Lamia Berrada-Berca, le temps d'une balade romanesque...
Sobriété, convivialité et partage. Voilà ce que l’on retiendra de l’escale littéraire organisée par le Sofitel Jardin des Roses, à Rabat. Ce rendez-vous mensuel avec l’art et le talent, prisé par les amoureux de la littérature et qui a vu se succéder un nombre considérable d’écrivains de renom, a encore une fois tenu toutes ses promesses.
Notre hôtesse d’un soir n’était autre que Lamia Berrada-Berca, une personnalité haute en couleur, riche d’un métissage unique, le fruit d’un héritage pluriculturel, venue présenter son dernier et 6e roman Guerres d’une vie ordinaire. Loin du schéma typique de l’écrivain vivant en retrait, on la sent accessible, d’une simplicité déroutante pour le moins attachante. Ecrivaine romancière, elle a connu le succès avec ses premiers romans dont Kant et la petite robe rouge, traitant de sujets qui se rejoignent sur une même question phare, la pierre angulaire de ses écrits qui est la condition humaine entre liberté désirée et captivité oppressante.
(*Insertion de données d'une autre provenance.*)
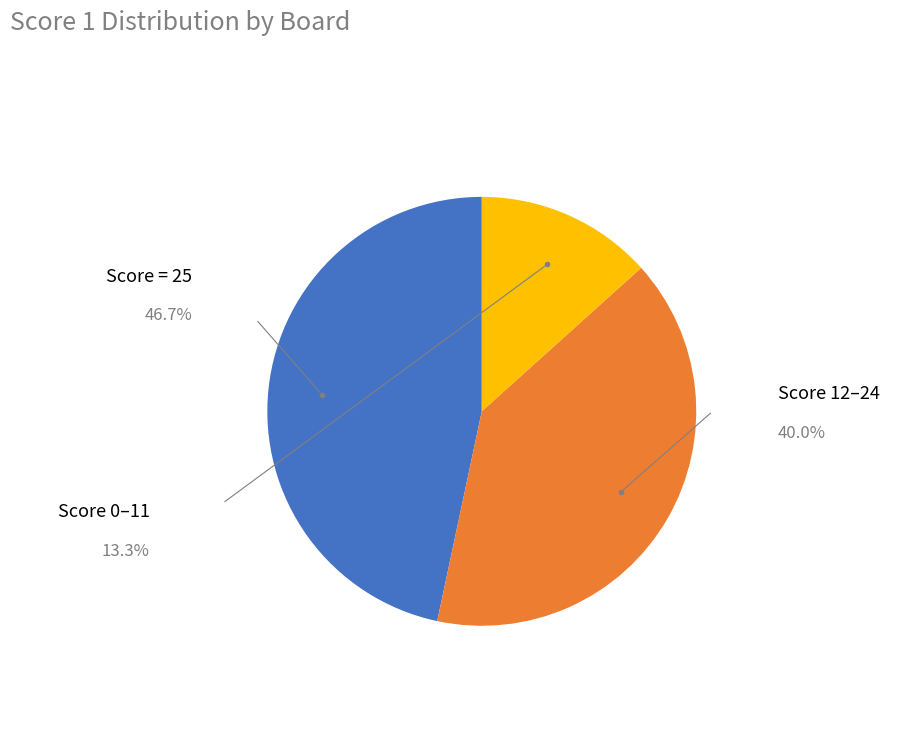

How many segments does this pie chart have?

3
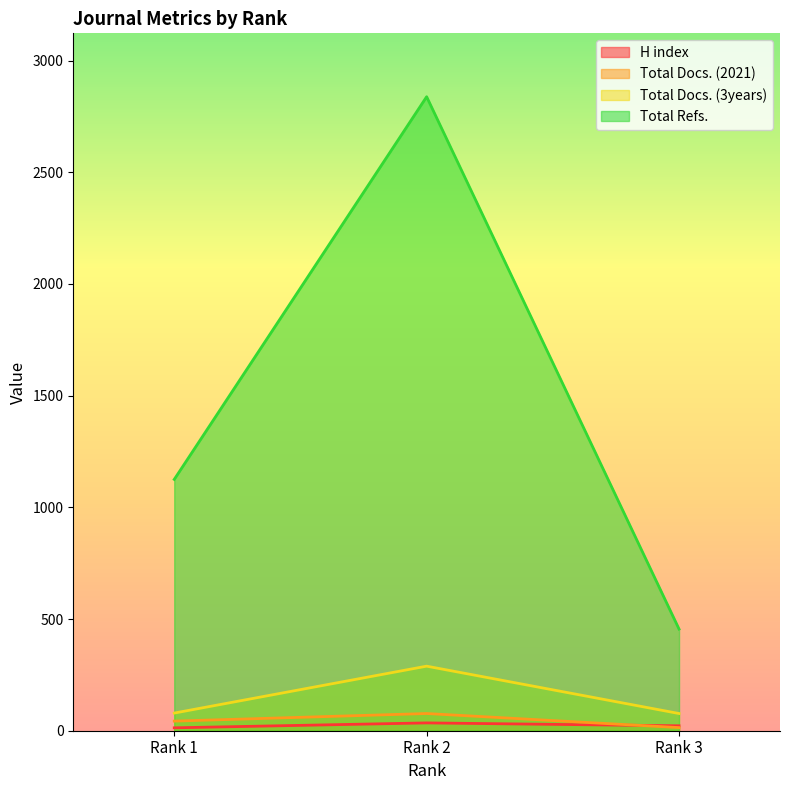

The value of Total Docs. (3years) at Rank 1 is 79. True or false?

True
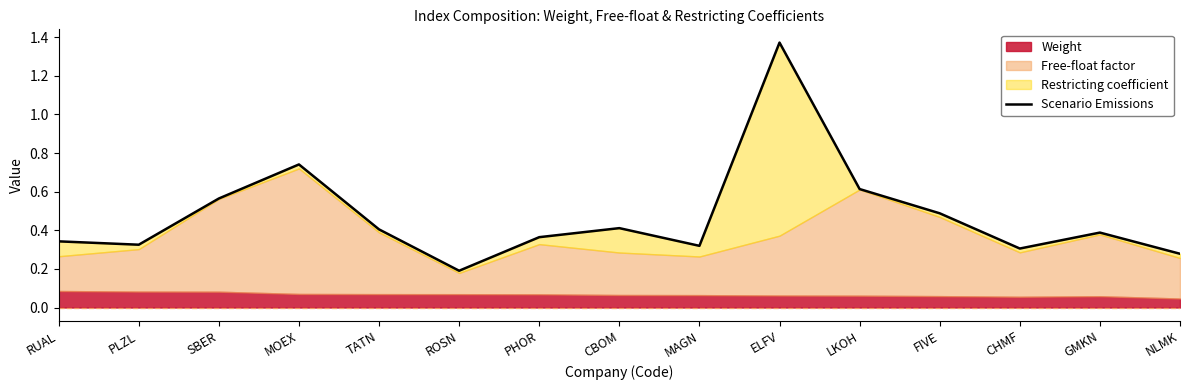

The chart shows a value of 0.1 at FIVE. True or false?

False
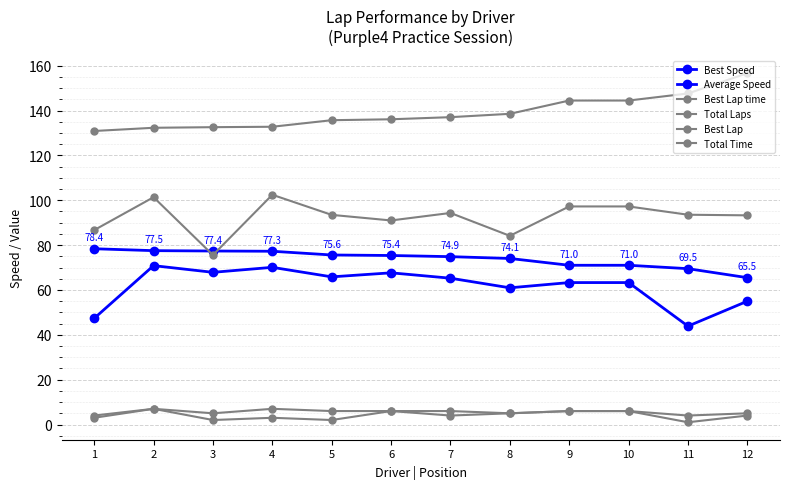

The Best Speed series shows 129.2 at 4. True or false?

False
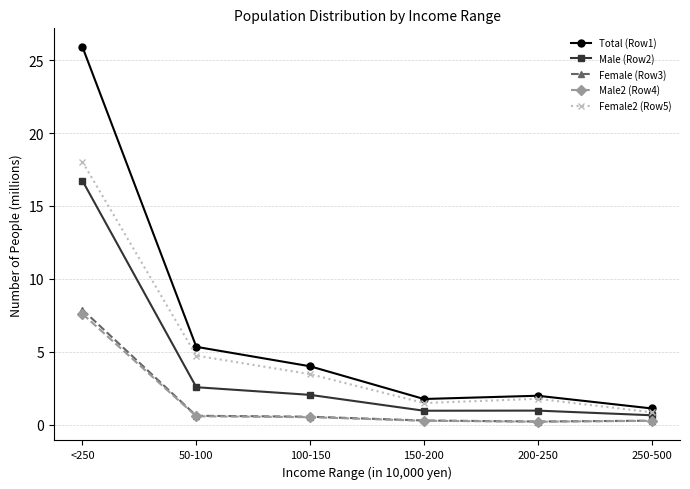

In Female2 (Row5), how many points are lower than both neighbors (excluding endpoints)?

1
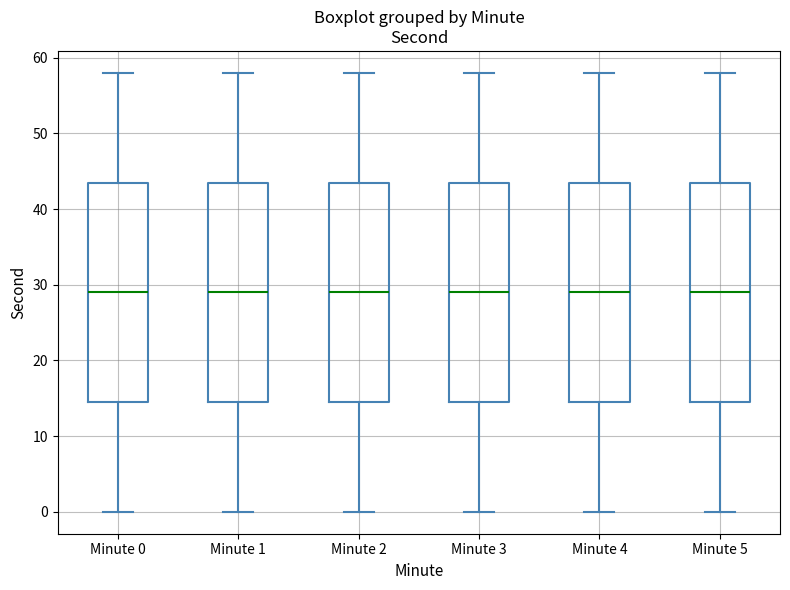

Where does the upper whisker of the box for Minute 4 end on the y-axis? The values are not printed on the chart, so give them approximately, as read against the axis.

58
Elle a su nous embarquer avec aisance et quintessence dans son univers poétique, à la force des mots. Nous la reconnaissons bien dans des thèmes qui lui sont privilégiés, ceux de la solitude. «Ce n’est pas parce qu’on vit tous ensemble qu’on n’en est pas moins extrêmement seul» dit-elle, mais aussi la hardiesse de la quête d’une identité propre à l’homme en tant qu’individu et membre de la société moderne.
Lamia Berrada nous livre dans un récit qui tient de la fiction, peint aux couleurs de la poésie, l’histoire d’un jeune homme, le héros d’une tragédie, vivant dans un monde où la réalité se révélera très souvent biscornue, mise sous silence, cachée et camouflée derrière un paraître jugé nécessaire. En conflit à la fois avec son intérieur et son extérieur, il tente tout au long du livre de trouver une échappatoire, cette porte de sortie qui lui permettra de se libérer d’une forme de dictature imposée, la dictature de la pensée et de la conscience. L’amour peut être comme ultime solution, celui d’une femme et des femmes, il en côtoiera.
Mais ce qui l’intéresse, «c’est l’écriture en soi beaucoup plus que l’histoire» confie-t’elle. «En réalité, l’histoire impose d’elle-même son écriture à la manière d’un moule dans lequel l’intrigue va se développer avec comme fil conducteur, ce lien à la poésie». Avec une narration imagée, c’est un authentique voyage qu’elle nous propose, une sorte d’errance ou de déplacement dans cet espace, «un espace dans lequel s’inscrit notre liberté fondamentale de pouvoir imaginer le réel autrement et de pouvoir dépasser parfois l’absurdité en croyant au sens qu’il peut donner à cette réalité».
En véritable réalisatrice, Lamia Berrada met en scène des gens qui deviennent les auteurs de leur histoire. «Des personnages extraits du réel, d’un quotidien qui est toujours moins lisse qu’il n’y parait» précise l’écrivaine. Son ambition est donc simple, lever le voile sur le non-dit voire creuser pour aller au-delà de cette surface souvent surfaite.
Elle a une vision large de la vie mais elle s’attarde surtout sur «le combat quotidien ». Nous serons donc ces guerriers qui, «à travers l’arme du rêve et du désir arriveront à se projeter et se construire des possibles ou des ailleurs, quelque chose qui permettra à chacun de nous d’espérer autre chose».
Apportant finalement des réponses mais aussi des questionnements, elle laisse ainsi à l’auditoire le champ libre à l’interprétation illimitée en s’appuyant sur une lucidité essentielle.